ASSIGNED TASK. Would you set down the data below exactly as shown?

DATA FOR THIS TASK.
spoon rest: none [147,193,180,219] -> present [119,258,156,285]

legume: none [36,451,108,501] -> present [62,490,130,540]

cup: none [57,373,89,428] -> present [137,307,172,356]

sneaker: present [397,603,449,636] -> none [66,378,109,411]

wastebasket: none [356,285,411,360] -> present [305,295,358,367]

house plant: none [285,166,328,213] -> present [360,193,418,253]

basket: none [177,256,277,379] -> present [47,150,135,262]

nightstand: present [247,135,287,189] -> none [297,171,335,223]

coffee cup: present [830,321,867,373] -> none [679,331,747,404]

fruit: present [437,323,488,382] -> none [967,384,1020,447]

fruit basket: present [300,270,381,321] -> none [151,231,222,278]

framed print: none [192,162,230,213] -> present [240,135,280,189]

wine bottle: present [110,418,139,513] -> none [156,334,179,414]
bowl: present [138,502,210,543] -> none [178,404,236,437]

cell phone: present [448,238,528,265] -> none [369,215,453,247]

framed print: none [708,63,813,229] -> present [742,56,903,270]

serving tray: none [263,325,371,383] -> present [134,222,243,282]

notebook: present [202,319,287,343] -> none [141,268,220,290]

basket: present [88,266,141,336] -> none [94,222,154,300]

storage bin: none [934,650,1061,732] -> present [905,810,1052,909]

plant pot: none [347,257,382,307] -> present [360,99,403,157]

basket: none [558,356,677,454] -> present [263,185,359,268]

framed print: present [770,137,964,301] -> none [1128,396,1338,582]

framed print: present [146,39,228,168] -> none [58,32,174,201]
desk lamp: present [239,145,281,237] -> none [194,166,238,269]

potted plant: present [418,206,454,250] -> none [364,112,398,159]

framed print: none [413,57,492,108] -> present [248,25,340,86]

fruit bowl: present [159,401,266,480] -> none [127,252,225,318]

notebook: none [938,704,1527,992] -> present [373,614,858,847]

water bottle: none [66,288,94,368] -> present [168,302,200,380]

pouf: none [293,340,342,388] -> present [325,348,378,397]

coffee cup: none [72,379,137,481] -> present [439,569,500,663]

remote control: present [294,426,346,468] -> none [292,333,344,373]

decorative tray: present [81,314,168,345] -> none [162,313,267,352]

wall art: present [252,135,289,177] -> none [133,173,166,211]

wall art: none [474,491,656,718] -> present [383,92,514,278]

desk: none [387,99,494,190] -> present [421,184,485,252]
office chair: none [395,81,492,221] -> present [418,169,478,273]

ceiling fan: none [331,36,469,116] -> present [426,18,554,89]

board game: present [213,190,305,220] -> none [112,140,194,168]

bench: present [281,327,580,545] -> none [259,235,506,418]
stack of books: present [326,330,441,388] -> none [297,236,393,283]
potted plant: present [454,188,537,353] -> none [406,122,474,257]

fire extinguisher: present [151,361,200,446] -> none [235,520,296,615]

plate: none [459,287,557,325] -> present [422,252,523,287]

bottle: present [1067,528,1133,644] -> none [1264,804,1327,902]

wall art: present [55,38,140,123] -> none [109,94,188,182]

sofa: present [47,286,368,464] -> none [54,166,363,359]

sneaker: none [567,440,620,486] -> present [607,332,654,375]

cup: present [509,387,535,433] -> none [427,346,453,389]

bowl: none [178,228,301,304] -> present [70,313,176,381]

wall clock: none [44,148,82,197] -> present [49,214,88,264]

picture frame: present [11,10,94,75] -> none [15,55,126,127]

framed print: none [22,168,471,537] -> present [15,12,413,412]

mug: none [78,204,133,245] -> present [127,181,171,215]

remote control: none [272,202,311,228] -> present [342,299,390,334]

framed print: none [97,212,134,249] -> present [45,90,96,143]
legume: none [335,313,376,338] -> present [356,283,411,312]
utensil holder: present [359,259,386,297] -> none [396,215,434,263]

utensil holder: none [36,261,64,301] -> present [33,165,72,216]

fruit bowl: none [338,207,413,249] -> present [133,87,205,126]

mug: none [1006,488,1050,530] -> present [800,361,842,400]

FINISHED TASK.
spoon rest: none [147,193,180,219] -> present [119,258,156,285]

legume: none [36,451,108,501] -> present [62,490,130,540]

cup: none [57,373,89,428] -> present [137,307,172,356]

sneaker: present [397,603,449,636] -> none [66,378,109,411]

wastebasket: none [356,285,411,360] -> present [305,295,358,367]

house plant: none [285,166,328,213] -> present [360,193,418,253]

basket: none [177,256,277,379] -> present [47,150,135,262]

nightstand: present [247,135,287,189] -> none [297,171,335,223]

coffee cup: present [830,321,867,373] -> none [679,331,747,404]

fruit: present [437,323,488,382] -> none [967,384,1020,447]

fruit basket: present [300,270,381,321] -> none [151,231,222,278]

framed print: none [192,162,230,213] -> present [240,135,280,189]

wine bottle: present [110,418,139,513] -> none [156,334,179,414]
bowl: present [138,502,210,543] -> none [178,404,236,437]

cell phone: present [448,238,528,265] -> none [369,215,453,247]

framed print: none [708,63,813,229] -> present [742,56,903,270]

serving tray: none [263,325,371,383] -> present [134,222,243,282]

notebook: present [202,319,287,343] -> none [141,268,220,290]

basket: present [88,266,141,336] -> none [94,222,154,300]

storage bin: none [934,650,1061,732] -> present [905,810,1052,909]

plant pot: none [347,257,382,307] -> present [360,99,403,157]

basket: none [558,356,677,454] -> present [263,185,359,268]

framed print: present [770,137,964,301] -> none [1128,396,1338,582]

framed print: present [146,39,228,168] -> none [58,32,174,201]
desk lamp: present [239,145,281,237] -> none [194,166,238,269]

potted plant: present [418,206,454,250] -> none [364,112,398,159]

framed print: none [413,57,492,108] -> present [248,25,340,86]

fruit bowl: present [159,401,266,480] -> none [127,252,225,318]

notebook: none [938,704,1527,992] -> present [373,614,858,847]

water bottle: none [66,288,94,368] -> present [168,302,200,380]

pouf: none [293,340,342,388] -> present [325,348,378,397]

coffee cup: none [72,379,137,481] -> present [439,569,500,663]

remote control: present [294,426,346,468] -> none [292,333,344,373]

decorative tray: present [81,314,168,345] -> none [162,313,267,352]

wall art: present [252,135,289,177] -> none [133,173,166,211]

wall art: none [474,491,656,718] -> present [383,92,514,278]

desk: none [387,99,494,190] -> present [421,184,485,252]
office chair: none [395,81,492,221] -> present [418,169,478,273]

ceiling fan: none [331,36,469,116] -> present [426,18,554,89]

board game: present [213,190,305,220] -> none [112,140,194,168]

bench: present [281,327,580,545] -> none [259,235,506,418]
stack of books: present [326,330,441,388] -> none [297,236,393,283]
potted plant: present [454,188,537,353] -> none [406,122,474,257]

fire extinguisher: present [151,361,200,446] -> none [235,520,296,615]

plate: none [459,287,557,325] -> present [422,252,523,287]

bottle: present [1067,528,1133,644] -> none [1264,804,1327,902]

wall art: present [55,38,140,123] -> none [109,94,188,182]

sofa: present [47,286,368,464] -> none [54,166,363,359]

sneaker: none [567,440,620,486] -> present [607,332,654,375]

cup: present [509,387,535,433] -> none [427,346,453,389]

bowl: none [178,228,301,304] -> present [70,313,176,381]

wall clock: none [44,148,82,197] -> present [49,214,88,264]

picture frame: present [11,10,94,75] -> none [15,55,126,127]

framed print: none [22,168,471,537] -> present [15,12,413,412]

mug: none [78,204,133,245] -> present [127,181,171,215]

remote control: none [272,202,311,228] -> present [342,299,390,334]

framed print: none [97,212,134,249] -> present [45,90,96,143]
legume: none [335,313,376,338] -> present [356,283,411,312]
utensil holder: present [359,259,386,297] -> none [396,215,434,263]

utensil holder: none [36,261,64,301] -> present [33,165,72,216]

fruit bowl: none [338,207,413,249] -> present [133,87,205,126]

mug: none [1006,488,1050,530] -> present [800,361,842,400]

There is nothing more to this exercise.